Freyja was a very happy and smiling baby, very independent even early on, and very quick to develop, though again she would do things when she wanted to, and only then. Just as she was approaching her first birthday she was not yet walking, not really doing much crawling either, though we were sure she could. One day a little girl at daycare that she always played with got up and walked a few steps, much to the excitement of their carer. Freyja immediately got up, stalked across the room, sat down at the other side and gave everyone the look…. Yeah that look, the one that says “I did it better than she did!
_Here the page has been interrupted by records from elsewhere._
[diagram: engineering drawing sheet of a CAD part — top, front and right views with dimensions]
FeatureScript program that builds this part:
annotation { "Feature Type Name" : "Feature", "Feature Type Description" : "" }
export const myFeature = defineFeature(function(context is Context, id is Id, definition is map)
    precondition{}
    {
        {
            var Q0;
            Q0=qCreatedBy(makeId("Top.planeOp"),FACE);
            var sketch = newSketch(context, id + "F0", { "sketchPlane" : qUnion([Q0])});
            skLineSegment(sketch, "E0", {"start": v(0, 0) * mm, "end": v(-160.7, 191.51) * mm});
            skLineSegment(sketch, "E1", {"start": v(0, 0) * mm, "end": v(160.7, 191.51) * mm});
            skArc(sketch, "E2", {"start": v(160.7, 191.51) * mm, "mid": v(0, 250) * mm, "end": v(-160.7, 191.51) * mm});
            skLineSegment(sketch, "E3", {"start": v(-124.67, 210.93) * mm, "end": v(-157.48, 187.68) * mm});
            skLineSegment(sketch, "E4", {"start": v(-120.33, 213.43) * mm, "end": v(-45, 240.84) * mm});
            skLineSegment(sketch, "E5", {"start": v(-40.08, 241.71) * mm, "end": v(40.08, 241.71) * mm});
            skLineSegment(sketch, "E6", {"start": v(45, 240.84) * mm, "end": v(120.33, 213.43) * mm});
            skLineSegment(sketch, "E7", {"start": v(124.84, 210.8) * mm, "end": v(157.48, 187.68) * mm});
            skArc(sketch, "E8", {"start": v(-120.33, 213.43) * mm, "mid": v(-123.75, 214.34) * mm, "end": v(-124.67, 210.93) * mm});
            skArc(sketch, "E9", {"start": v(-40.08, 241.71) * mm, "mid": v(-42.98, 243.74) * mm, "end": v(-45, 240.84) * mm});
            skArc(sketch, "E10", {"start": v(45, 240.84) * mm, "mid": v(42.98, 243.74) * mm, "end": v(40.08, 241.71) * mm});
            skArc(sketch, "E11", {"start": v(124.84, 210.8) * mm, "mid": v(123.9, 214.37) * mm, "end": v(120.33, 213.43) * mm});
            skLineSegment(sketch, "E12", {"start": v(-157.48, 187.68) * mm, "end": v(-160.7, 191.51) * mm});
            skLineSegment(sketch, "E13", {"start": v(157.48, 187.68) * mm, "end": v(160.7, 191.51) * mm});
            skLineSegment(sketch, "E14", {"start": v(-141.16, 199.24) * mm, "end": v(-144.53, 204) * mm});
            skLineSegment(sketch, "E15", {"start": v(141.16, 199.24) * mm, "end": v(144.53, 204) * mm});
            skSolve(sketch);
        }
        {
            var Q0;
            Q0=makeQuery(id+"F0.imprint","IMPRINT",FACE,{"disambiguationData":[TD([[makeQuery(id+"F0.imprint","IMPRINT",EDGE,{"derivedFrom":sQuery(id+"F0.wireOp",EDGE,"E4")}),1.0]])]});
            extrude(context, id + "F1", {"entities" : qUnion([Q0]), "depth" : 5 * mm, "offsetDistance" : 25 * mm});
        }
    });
Now what do I get?” Sure enough she showed off for Daddy and Mama that evening too, and that, as they say, was that.

Her speech was early and she was fast to learn, by a year and a half she had the vocabulary of someone a year older, by 2 years she was speaking in full sentences. Her ability to communicate was wonderful and helped reduce frustration, but at the same time it also became a bit of a curse. She was the size of a child of three when she turned 2. She had the speech of a child of three, so everyone treat her as if she were older, including me if I am truly honest. I had never had a child before, I didn’t know what to expect and thought she was just like any other child. It’s only now as a mother of another baby, and after spending much time with other parents over the last 7 years, that hindsight gives me the truth of it. Everyone expected more of her, everyone treated her as if she should have the understanding of someone older, and we were so wrong to do that.

Along with the early speech development, came an ability to know her alphabet and her numbers, again both were in place by 2 years old, but soon they were accompanied by a frustration that she could not put them into context to read a story, or add up a number. The frustration got worse as she did not want us to teach her, she did not want to LEARN how, she just wanted to KNOW how!
And that was the beginning of the path that we are on now. A great morass of frustration, love, anger, laughter and tears that makes up our family life.